Зато с деньгами у меня проблемы были. Работал на две ставки, но как врачам платят, не мне вам рассказывать. К тому же теплую одежду пришлось покупать, даже валенки – зима там долгая, злая. Столовая, правда, была сносная и дешевая, к тому же, не стану греха таить, в отделении своем частенько обедами подкармливался, так принято было, но денег все равно удручающе не хватало. Потому что много тратил на телефон. Едва ли не каждую неделю бегал на телефонную станцию, заказывал разговоры с Настей. Старался сразу же после работы, чтобы на ночь ей не приходилось – четыре часа разница во времени. Меня там все уже знали, а с одной девушкой, у которой в окошке заказ делал, я даже познакомился. И если не занята она была, калякали мы с ней в ожидании, когда соединят меня. Ларисой ее звали, славная девушка, настоящая русская красавица – светловолосая, сероглазая, еще и коса у нее толстенная, нынче таких и не встретишь.
Мы, больничные хирурги, – нас четверо было – не только стационарных больных вели, еще и в поликлинике принимали, менялись по очереди. Меня, если операция предстояла под общим наркозом, с приема снимали. И вот однажды, как раз моя поликлиническая очередь была, является ко мне утром на прием Лариса. Я тогда уже больше года отработал, кое-чему научился. Увидел ее – и сразу понял, что беда с ней приключилась. Бледная, осунувшаяся, темные круги под глазами. Пожаловалась, что живот у нее болит. С вечера прихватило, еле сил достало утра дождаться. И таблетки, сказала, пила, и грелку прикладывала, только легче не становилось, отравилась, наверное. Я Ларису на кушетку уложил и, еще живота ее не коснувшись, понял, что там катастрофа.

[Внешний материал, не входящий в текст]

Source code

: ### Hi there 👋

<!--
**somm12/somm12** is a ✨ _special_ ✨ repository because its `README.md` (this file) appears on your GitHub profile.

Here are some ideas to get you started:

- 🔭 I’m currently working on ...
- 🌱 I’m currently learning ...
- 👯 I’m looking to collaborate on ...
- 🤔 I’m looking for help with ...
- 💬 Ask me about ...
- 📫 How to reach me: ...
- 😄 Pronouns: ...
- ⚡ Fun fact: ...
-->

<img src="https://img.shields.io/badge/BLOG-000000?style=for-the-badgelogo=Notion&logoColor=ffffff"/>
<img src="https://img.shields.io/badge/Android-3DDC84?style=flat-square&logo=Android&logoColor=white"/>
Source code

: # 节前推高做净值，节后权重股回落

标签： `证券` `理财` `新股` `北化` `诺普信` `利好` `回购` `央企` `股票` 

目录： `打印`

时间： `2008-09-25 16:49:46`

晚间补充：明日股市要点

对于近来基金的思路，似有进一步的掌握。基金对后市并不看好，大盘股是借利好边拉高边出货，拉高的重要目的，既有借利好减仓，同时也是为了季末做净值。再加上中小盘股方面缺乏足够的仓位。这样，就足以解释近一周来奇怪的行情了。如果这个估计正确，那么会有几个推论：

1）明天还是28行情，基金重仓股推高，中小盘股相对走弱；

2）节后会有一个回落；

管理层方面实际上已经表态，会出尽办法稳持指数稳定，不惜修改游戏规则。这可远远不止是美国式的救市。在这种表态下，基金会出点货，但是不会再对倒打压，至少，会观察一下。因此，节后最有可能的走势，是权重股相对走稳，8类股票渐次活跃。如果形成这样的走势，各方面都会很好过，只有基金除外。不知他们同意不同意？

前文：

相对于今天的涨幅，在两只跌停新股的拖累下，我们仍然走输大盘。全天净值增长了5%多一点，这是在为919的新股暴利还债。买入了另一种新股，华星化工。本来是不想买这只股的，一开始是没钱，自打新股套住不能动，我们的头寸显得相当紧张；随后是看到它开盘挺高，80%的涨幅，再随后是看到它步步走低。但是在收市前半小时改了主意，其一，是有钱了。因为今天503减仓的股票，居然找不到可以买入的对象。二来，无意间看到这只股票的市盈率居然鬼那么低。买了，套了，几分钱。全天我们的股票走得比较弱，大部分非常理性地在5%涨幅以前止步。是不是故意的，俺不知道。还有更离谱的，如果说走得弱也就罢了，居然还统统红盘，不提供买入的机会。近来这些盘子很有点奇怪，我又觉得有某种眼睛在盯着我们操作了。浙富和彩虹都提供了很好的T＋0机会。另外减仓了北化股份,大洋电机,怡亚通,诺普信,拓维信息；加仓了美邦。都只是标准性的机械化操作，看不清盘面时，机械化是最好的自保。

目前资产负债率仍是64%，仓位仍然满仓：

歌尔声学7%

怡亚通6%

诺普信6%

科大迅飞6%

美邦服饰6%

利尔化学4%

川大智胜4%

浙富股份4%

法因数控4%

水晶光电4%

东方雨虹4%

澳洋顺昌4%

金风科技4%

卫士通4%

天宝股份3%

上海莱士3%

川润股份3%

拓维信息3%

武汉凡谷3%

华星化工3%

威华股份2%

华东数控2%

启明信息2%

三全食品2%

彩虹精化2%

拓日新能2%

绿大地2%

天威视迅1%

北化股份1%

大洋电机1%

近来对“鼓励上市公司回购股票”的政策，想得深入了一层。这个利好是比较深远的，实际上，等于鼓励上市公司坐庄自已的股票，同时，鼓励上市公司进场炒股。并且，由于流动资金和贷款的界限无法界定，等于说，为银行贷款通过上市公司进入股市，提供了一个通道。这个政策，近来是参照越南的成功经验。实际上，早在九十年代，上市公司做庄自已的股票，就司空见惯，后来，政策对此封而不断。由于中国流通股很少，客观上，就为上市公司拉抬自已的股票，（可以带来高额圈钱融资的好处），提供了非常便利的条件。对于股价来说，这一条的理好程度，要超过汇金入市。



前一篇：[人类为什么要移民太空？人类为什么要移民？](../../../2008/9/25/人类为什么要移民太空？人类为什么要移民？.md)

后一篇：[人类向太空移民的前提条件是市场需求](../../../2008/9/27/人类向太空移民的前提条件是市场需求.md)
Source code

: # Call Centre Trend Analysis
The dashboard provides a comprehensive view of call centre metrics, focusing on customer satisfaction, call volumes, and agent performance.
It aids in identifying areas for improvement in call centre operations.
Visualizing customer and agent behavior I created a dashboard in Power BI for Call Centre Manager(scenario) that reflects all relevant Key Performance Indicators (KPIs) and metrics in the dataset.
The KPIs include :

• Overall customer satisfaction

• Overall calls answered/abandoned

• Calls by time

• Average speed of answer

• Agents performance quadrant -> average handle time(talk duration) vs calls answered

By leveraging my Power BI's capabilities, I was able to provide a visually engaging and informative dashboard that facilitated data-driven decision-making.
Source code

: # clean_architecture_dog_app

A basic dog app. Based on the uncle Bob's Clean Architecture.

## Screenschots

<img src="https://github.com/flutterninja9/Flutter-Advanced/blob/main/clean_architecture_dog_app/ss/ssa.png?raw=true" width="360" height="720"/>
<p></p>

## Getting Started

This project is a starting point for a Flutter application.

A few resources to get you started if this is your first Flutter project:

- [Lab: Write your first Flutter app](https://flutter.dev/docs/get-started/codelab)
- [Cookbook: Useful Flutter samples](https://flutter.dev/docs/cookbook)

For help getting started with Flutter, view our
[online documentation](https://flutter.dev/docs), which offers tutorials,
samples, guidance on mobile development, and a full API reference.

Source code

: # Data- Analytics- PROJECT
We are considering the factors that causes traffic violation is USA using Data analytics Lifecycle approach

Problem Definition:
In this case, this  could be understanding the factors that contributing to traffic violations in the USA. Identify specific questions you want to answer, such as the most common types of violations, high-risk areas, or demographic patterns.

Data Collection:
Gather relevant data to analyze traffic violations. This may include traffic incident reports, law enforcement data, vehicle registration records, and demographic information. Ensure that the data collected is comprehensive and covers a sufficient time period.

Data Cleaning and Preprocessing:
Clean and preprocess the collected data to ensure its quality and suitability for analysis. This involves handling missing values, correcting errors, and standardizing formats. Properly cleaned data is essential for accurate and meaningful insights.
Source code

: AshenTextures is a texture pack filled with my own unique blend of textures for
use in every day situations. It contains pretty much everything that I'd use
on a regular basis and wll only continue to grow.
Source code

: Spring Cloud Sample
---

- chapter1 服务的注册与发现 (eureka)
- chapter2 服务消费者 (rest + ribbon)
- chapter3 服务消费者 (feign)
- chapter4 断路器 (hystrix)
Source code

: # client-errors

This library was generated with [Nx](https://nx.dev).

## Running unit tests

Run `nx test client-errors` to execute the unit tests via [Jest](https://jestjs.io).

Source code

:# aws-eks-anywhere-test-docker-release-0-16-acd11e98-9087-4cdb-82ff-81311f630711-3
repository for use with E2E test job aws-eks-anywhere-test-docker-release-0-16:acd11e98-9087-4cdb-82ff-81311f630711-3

А когда пальпировать начал, и она зубами от боли скрипела, окончательно удостоверился, что плохи дела – все признаки начавшегося перитонита. Скорей всего, прободная язва желудка, но в любом случае оперировать срочно нужно. Удивило, что сил у нее хватило своими ногами до больницы добраться. Отправил ее на каталке в стационар, позвонил Сапееву, что сейчас привезут к нему больную с подозрением на прободение, пусть операционную готовят. Сапеева извещал потому, что Рудницкого в Ольгинской не было, уехал на ту беду в Красноярск на аттестацию.
Голос Сапеева не понравился мне. Мужик он был неплохой и хирург не последний, но страдал извечным российским пороком – пил по-черному. Не однажды Рудницкий его выпроваживал из отделения, не допускал к работе. Случались у него и светлые промежутки, с месяц держался, а затем снова пускался во все тяжкие. Судя по голосу его, как раз темная полоса и подоспела. Худшие опасения мои сбылись, вскоре позвонил Коля, попросил меня поскорей прийти. Я все понял, оставил прием, поспешил в отделение. Коля был нашим четверым хирургом, но таковым пока только значился, потому что прибыл к нам всего пару месяцев назад, прямо со студенческой скамьи. И если я, приехав сюда, уже кое-что умел, то он, как шутят у нас, был вообще хирургически стерилен.